Proof: We will first prove the formula in the special case when $c=0$ and $h=1$, as the general case will follow by a simple substitution. In this special case, the Simpson's rule is $$(1)\qquad \int_{-1}^{1}f(x)\,dx=\frac{1}{3}\left[f(-1)+4f(0)+f(1)\right]-\frac{f^{(4)}(\tau)}{90},$$ for some $\tau$ in $[-1,1]$. Given a small $\eps>0$, the Lagrange interpolation formula for the function $f$ at the four nodes $\set{-1,-\eps,\eps,1}$ gives $$(2)\qquad f(x)=P_\eps(x)+R_\eps(x), \qquad -1\leq x\leq 1,$$ where $P_\eps(x)$ is the interpolating polynomial $$(3)\qquad P_\eps(x)=f(-1)\frac{(x+\eps)(x-\eps)(x-1)}{(-1+\eps)(-1-\eps)(-1-1)}+f(1)\frac{(x+\eps)(x-\eps)(x+1)}{(1+\eps)(1-\eps)(1+1)}+ f(-\eps)\frac{(x+1)(x-1)(x-\eps)}{(-\eps+1)(-\eps-1)(-\eps-\eps)}+f(\eps)\frac{(x+1)(x-1)(x+\eps)}{(\eps+1)(\eps-1)(\eps+\eps)} $$ and the remainder term $R_\eps(x)$ is given by $$(4)\qquad R_\eps(x)=\frac{f^{(4)}(\xi)}{4!}(x-1)(x+1)(x-\eps)(x+\eps)$$ for some $\xi$ in $[-1,1]$.

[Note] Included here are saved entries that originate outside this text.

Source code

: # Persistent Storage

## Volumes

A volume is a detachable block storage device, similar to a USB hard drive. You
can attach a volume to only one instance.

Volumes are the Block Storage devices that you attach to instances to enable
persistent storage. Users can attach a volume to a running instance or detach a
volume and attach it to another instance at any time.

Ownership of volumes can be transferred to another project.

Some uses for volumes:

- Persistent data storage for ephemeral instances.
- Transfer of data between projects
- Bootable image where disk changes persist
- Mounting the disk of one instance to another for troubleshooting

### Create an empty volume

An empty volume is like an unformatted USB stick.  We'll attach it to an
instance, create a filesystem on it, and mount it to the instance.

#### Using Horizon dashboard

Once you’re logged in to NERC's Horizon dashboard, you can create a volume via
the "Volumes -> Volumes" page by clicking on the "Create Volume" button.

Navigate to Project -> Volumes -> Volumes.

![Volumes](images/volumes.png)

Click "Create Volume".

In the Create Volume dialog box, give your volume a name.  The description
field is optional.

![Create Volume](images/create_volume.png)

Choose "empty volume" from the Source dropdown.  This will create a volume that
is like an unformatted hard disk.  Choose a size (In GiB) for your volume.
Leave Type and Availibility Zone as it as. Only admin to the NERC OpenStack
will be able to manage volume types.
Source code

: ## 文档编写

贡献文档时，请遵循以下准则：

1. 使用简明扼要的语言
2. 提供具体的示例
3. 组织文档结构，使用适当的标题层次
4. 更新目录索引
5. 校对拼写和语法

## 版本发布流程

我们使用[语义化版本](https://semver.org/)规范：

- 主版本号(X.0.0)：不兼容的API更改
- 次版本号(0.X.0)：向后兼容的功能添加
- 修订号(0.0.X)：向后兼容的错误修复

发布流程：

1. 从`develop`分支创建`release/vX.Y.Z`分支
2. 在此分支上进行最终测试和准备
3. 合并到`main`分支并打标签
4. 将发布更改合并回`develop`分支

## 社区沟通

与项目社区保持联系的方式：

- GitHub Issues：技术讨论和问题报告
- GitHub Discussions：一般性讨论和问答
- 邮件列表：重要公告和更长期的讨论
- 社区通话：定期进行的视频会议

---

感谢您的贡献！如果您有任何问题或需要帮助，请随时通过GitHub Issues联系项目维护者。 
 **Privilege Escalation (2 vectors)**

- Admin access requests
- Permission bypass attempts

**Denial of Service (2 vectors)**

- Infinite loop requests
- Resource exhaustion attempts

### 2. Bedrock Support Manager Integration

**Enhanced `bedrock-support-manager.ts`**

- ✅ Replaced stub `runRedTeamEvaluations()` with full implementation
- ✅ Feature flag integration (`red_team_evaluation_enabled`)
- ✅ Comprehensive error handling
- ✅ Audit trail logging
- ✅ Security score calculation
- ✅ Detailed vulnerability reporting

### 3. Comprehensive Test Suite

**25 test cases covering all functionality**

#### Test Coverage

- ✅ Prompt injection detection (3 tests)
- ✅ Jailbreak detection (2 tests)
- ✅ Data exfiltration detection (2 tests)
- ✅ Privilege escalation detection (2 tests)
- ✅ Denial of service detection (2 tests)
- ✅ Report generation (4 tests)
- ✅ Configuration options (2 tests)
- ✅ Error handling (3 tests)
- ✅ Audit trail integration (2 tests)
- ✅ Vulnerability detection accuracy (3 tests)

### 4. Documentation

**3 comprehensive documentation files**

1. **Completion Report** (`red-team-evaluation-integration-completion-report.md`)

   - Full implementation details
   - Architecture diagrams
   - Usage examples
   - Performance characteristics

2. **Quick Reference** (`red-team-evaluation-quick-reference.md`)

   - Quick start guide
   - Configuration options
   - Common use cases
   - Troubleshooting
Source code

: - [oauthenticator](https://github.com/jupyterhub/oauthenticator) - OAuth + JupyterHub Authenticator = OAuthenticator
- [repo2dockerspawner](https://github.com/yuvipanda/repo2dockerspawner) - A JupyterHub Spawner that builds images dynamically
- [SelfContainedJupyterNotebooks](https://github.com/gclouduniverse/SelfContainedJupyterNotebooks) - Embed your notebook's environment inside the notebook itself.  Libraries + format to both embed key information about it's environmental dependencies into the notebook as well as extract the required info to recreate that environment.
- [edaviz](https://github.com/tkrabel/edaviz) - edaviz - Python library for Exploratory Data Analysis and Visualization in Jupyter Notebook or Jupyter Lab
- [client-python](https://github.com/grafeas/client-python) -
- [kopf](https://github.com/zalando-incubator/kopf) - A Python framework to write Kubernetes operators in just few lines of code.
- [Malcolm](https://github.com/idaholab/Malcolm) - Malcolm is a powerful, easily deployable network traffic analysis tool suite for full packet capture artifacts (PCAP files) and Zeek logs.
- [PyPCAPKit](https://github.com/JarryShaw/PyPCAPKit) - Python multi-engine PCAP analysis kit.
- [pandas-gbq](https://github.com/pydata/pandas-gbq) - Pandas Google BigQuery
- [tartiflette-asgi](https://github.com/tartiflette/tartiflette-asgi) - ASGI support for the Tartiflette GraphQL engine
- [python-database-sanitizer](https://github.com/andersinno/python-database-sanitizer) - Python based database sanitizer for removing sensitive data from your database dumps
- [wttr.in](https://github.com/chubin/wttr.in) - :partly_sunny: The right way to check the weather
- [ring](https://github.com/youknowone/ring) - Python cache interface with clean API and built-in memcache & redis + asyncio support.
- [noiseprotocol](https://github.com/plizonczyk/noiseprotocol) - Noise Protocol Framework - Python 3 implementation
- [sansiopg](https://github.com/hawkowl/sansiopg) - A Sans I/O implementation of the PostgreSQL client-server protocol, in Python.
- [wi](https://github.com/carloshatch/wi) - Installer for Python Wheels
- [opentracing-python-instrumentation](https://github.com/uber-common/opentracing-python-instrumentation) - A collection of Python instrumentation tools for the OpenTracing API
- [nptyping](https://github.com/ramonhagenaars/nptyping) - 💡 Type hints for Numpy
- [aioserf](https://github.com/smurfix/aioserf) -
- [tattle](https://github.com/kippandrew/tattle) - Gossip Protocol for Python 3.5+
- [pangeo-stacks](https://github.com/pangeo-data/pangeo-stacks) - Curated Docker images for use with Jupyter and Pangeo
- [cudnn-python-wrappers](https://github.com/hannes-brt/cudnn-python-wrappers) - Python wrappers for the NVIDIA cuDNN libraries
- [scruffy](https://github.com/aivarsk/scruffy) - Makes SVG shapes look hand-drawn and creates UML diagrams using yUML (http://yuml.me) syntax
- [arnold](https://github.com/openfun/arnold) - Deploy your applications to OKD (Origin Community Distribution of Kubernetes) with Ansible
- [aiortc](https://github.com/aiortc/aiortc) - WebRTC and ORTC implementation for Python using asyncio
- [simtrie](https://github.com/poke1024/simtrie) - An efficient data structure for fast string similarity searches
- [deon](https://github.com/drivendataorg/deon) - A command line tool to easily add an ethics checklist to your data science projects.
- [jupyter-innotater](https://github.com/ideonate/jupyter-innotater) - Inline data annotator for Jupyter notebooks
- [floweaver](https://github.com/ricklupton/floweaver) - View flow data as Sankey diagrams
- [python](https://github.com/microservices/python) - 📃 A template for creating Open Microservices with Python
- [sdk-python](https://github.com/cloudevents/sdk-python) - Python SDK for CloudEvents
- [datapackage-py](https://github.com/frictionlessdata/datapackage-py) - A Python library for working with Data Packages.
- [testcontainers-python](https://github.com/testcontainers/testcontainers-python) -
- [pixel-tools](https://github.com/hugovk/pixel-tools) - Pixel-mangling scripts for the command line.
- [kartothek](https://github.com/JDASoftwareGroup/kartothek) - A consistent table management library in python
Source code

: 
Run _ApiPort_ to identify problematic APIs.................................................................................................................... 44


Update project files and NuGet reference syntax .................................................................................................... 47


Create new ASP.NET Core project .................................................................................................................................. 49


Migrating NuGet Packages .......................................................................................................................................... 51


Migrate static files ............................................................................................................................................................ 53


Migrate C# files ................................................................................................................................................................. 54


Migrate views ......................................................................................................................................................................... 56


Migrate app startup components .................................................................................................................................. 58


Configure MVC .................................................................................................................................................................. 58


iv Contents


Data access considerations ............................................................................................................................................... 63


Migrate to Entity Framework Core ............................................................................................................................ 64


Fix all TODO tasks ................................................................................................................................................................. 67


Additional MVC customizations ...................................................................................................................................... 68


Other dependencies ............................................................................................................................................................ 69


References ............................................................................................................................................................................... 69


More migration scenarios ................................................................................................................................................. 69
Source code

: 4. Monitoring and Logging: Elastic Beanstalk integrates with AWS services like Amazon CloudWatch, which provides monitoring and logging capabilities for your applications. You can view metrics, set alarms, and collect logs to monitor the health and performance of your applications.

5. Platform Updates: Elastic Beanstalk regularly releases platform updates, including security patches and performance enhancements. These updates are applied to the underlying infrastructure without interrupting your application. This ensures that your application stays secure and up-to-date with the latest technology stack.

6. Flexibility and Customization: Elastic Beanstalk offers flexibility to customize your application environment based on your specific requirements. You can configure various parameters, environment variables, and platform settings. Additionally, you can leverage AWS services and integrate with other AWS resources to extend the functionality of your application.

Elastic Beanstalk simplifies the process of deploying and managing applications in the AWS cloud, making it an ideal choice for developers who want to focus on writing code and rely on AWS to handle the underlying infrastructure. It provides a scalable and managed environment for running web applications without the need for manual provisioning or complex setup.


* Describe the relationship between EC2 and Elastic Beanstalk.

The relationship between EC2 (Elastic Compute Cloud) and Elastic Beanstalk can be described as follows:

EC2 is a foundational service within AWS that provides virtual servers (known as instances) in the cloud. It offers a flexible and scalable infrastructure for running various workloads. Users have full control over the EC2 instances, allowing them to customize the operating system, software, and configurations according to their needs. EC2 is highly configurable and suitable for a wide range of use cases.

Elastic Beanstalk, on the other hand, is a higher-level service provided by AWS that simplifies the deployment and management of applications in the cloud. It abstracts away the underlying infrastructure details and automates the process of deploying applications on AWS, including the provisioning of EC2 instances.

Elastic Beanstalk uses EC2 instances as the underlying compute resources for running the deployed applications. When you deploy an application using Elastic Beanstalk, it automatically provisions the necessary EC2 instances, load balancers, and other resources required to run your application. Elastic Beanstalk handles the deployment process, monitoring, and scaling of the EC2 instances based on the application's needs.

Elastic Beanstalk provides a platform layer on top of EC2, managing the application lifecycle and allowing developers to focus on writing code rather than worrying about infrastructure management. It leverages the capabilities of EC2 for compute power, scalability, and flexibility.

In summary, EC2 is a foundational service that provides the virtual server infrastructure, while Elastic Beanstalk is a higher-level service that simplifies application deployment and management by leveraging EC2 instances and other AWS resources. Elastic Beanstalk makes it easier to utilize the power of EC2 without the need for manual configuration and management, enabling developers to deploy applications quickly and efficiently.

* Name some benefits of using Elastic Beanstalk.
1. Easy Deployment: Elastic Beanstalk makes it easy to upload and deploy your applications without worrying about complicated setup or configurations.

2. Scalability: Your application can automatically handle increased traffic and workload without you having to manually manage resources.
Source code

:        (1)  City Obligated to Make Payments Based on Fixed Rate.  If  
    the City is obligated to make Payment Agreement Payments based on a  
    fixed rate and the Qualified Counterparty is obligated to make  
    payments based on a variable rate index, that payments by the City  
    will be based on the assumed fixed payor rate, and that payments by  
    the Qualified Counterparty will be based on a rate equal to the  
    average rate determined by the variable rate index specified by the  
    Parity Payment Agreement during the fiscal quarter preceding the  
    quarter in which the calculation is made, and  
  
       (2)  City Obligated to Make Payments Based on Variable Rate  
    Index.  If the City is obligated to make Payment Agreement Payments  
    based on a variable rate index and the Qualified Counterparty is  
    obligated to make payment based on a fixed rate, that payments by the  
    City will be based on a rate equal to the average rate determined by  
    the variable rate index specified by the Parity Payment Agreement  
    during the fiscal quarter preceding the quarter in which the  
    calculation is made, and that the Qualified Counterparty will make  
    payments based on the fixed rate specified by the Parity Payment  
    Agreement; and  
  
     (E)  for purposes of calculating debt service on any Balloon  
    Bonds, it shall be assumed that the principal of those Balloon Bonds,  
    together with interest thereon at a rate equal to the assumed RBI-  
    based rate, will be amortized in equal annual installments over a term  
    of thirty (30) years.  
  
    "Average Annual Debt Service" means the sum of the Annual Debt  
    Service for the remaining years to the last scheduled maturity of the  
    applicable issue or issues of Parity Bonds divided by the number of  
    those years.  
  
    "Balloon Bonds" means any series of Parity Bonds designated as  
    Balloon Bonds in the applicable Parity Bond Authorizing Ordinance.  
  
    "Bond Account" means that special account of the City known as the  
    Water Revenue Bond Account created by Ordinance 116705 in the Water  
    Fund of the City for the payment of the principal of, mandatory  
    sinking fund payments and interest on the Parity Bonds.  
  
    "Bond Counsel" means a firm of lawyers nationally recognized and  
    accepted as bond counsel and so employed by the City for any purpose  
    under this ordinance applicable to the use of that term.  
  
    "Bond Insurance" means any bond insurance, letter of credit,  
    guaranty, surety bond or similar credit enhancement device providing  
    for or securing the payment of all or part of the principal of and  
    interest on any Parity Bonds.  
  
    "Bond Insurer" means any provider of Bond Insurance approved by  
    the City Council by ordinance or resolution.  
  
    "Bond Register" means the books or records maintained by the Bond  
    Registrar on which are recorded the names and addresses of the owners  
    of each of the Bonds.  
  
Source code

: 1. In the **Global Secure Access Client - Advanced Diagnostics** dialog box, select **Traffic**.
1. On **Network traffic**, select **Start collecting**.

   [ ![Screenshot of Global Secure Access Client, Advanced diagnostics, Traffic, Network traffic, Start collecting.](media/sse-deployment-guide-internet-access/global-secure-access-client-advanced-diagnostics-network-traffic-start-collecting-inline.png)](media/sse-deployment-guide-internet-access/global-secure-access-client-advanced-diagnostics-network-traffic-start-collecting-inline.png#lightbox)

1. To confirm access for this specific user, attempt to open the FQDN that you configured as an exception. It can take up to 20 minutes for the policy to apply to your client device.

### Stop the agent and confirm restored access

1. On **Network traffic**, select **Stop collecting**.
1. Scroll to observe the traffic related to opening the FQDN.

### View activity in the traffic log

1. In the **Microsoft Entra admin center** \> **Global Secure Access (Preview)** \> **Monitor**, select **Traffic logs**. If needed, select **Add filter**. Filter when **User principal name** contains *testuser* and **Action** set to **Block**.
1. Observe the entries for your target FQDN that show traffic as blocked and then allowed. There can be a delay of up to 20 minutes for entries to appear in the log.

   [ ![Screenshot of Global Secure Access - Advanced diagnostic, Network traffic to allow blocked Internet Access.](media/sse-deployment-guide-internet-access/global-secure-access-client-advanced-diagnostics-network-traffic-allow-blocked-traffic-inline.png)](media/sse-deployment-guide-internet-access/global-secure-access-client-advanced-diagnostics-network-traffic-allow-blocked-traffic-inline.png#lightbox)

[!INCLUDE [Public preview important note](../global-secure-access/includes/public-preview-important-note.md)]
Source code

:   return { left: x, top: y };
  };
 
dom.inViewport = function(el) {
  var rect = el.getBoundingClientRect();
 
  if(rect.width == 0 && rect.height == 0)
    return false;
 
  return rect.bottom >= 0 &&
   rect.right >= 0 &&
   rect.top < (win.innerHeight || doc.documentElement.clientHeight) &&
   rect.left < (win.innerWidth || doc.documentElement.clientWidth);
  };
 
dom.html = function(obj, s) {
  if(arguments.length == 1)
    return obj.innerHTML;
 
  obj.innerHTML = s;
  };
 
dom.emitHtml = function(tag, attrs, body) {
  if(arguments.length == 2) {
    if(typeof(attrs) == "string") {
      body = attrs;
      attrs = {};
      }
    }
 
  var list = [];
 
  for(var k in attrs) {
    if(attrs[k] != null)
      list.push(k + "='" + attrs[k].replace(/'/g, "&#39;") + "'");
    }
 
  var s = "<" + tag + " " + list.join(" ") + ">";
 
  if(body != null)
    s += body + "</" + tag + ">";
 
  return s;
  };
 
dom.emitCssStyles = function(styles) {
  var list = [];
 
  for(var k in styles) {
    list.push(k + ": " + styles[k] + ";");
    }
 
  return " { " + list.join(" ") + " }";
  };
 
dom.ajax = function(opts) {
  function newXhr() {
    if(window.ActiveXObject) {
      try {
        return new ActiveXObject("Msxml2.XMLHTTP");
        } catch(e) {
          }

Integrating both sides of $(2)$ from $-1$ to $1$ gives $$(5)\qquad\int_{-1}^{1}f(x)\,dx=\int_{-1}^{1}P_\eps(x)\,dx+\int_{-1}^{1}R_\eps(x)\,dx.$$ The integral $\int_{-1}^{1}P_\eps(x)\,dx$ can be worked out using $(3)$, and the result is $$\int_{-1}^{1}P_\eps(x)\,dx=[f(-1)+f(1)]\frac{\frac{1}{3}-\eps^2}{1-\eps^2}+[f(-\eps)+f(\eps)]\frac{2/3}{(1-\eps^2)}.$$ If we take the limit $\eps\to 0$, we get $$(6)\qquad\lim_{\eps\to 0}\int_{-1}^{1}P_\eps(x)\,dx= \frac{1}{3}[f(-1)+4f(0)+f(1)]$$ It follows from $(5)$ and $(6)$ that $$(7)\qquad\lim_{\eps\to 0}\int_{-1}^{1}R_\eps(x)\,dx=\int_{-1}^{1}f(x)\,dx - \frac{1}{3}[f(-1)+4f(0)+f(1)].$$ To complete the proof of $(1)$, we need to show that $$(8)\qquad\lim_{\eps\to 0}\int_{-1}^{1}-R_\eps(x)=\frac{f^{(4)}(\tau)}{90},$$ for some $\tau$ in $[-1,1]$. We denote by $m$ and $M$ the minimum and the maximum value of $f^{(4)}$ on $[-1,1]$. We have from $(4)$ that $$\int_{-1}^{1}-R_\eps(x)\,dx=\int_{1}^{1}\frac{f^{(4)}(\xi)}{4!}(1-x^2)(x^2-\eps^2)\,dx$$ and note that $(1-x^2)(x^2-\eps^2)\leq 0$ on the small interval $[-\eps,\eps]$ and $(1-x^2)(x^2-\eps^2)\geq 0$ on the rest of $[-1,1]$. As $\eps\to 0$ the contribution to the integral from $[-\eps,\eps]$ become negligible and therefore $$ (9)\qquad mI\leq\lim_{\eps\to 0}\int_{-1}^{1}-R_\eps(x) \leq M I,$$ where $$I=\int_{-1}^{1}\frac{1}{4!}(1-x^2)(x^2)\,dx=\frac{1}{90}.$$ Using $(9)$ and applying the intermediate value theorem to $f^{(4)}$, we get $$\lim_{\eps\to 0}\int_{-1}^{1}-R_\eps(x)=f^{(4)}(\xi)\frac{1}{90}$$ for some $\xi$ in $[-1,1]$, which proves $(8)$ and completes the proof of the Simpson's rule in the special case when $c=0$ and $h=1$. For the genral case, let $g(x)=f(c+hx)$. Applying $(1)$ to $g$ and and using the Chain rule proves $(*)$.